ある意味では平凡な事実にすぎないこのことを、二十世紀の科学は、
科学の事実として、人々の前にくりひろげてみせた。
二十世紀末の人間たちは、このことを知ることによって、
古代や中世に神をおそれたように、再び自然をおそれるようになった。
おそらく、自然に対しいばりかえっていた時代は、
二十一世紀に近づくにつれて、終わっていくにちがいない。
「人間は、自分で生きているのではなく、
大きな存在によって生かされている。

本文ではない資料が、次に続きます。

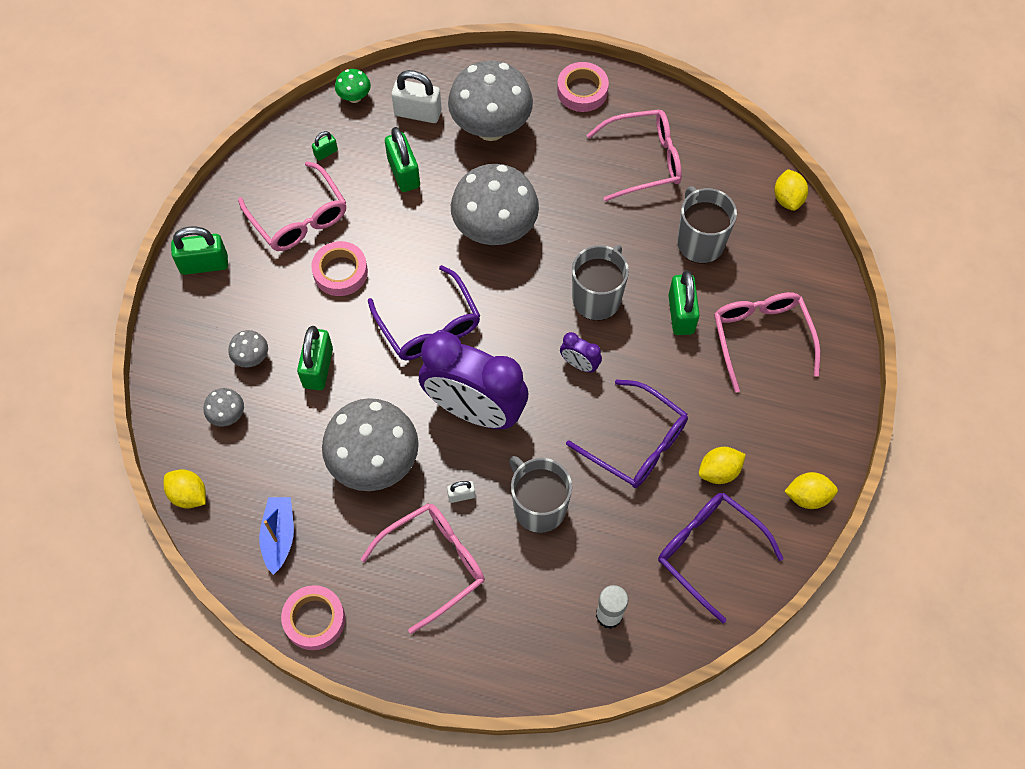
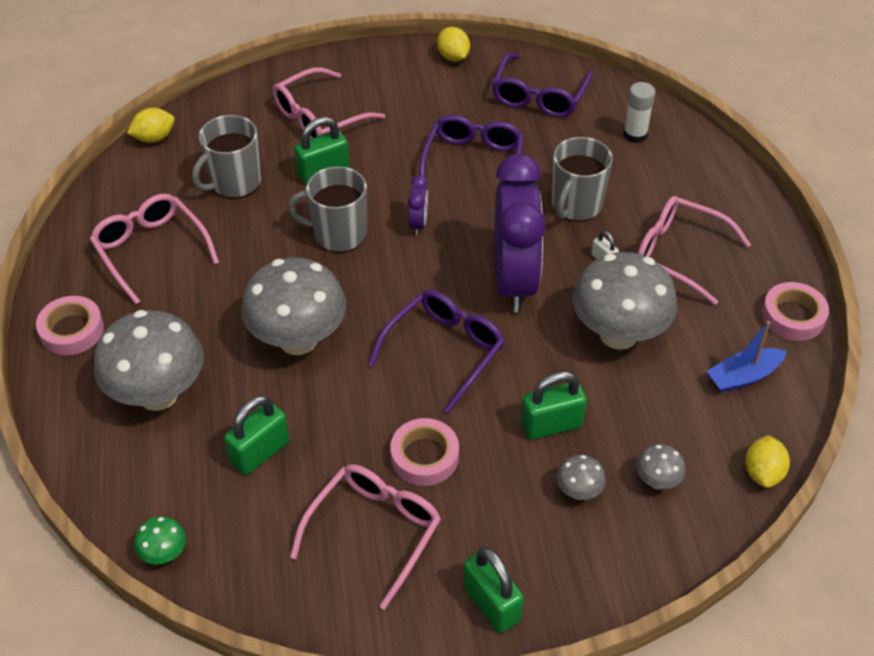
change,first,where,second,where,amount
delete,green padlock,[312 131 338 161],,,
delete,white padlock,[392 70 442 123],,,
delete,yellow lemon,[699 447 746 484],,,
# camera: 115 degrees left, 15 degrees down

」
と、中世の人々は、ヨーロッパにおいても東洋においても、
そのようにへりくだって考えていた。
この考えは、近代に入ってゆらいだとはいえ、右に述べたように、
近ごろ再び、人間たちはこのよき思想を
取りもどしつつあるように思われる。
この自然へのすなおな態度こそ、
二十一世紀への希望であり、君たちへの期待でもある。
そういうすなおさを君たちが持ち、その気分をひろめてほしいのである。
そうなれば、二十一世紀の人間は、よりいっそう自然を尊敬することになるだろう。
そして、自然の一部である人間どうしについても、
前世紀もまして尊敬し合うようになるのにちがいない。
そのようになることが、君たちへの私の期待でもある。
さて、君たち自身のことである。
君たちは、いつの時代でもそうであったように、
自己を確立せねばならない。
<自分に厳しく、相手にはやさしく>
という自己を。
そして、すなおでかしこい自己を。
二十一世紀においては、特にそのことが重要である。
二十一世紀にあっては、科学と技術がもっと発達するだろう。
科学・技術が、こう水のように人間をのみこんでしまってはならない。
川の水を正しく流すように、君たちのしっかりした自己が、
科学と技術を支配し、よい方向に持っていってほしいのである。
右において、私は「自己」ということをしきりに言った。
自己といっても、自己中心におちいってはならない。
人間は、助け合って生きているのである。
私は、人という文字を見るとき、しばしば感動する。
ななめの画がたがいに支え合って、構成されているのである。
そのことでも分かるように、人間は、社会をつくって生きている。
社会とは、支え合う仕組みということである。
原始時代の社会は小さかった。家族を中心とした社会だった。
それがしだいに大きな社会になり、
今は、国家と世界という社会をつくり、
たがいに助け合いながら生きているのである。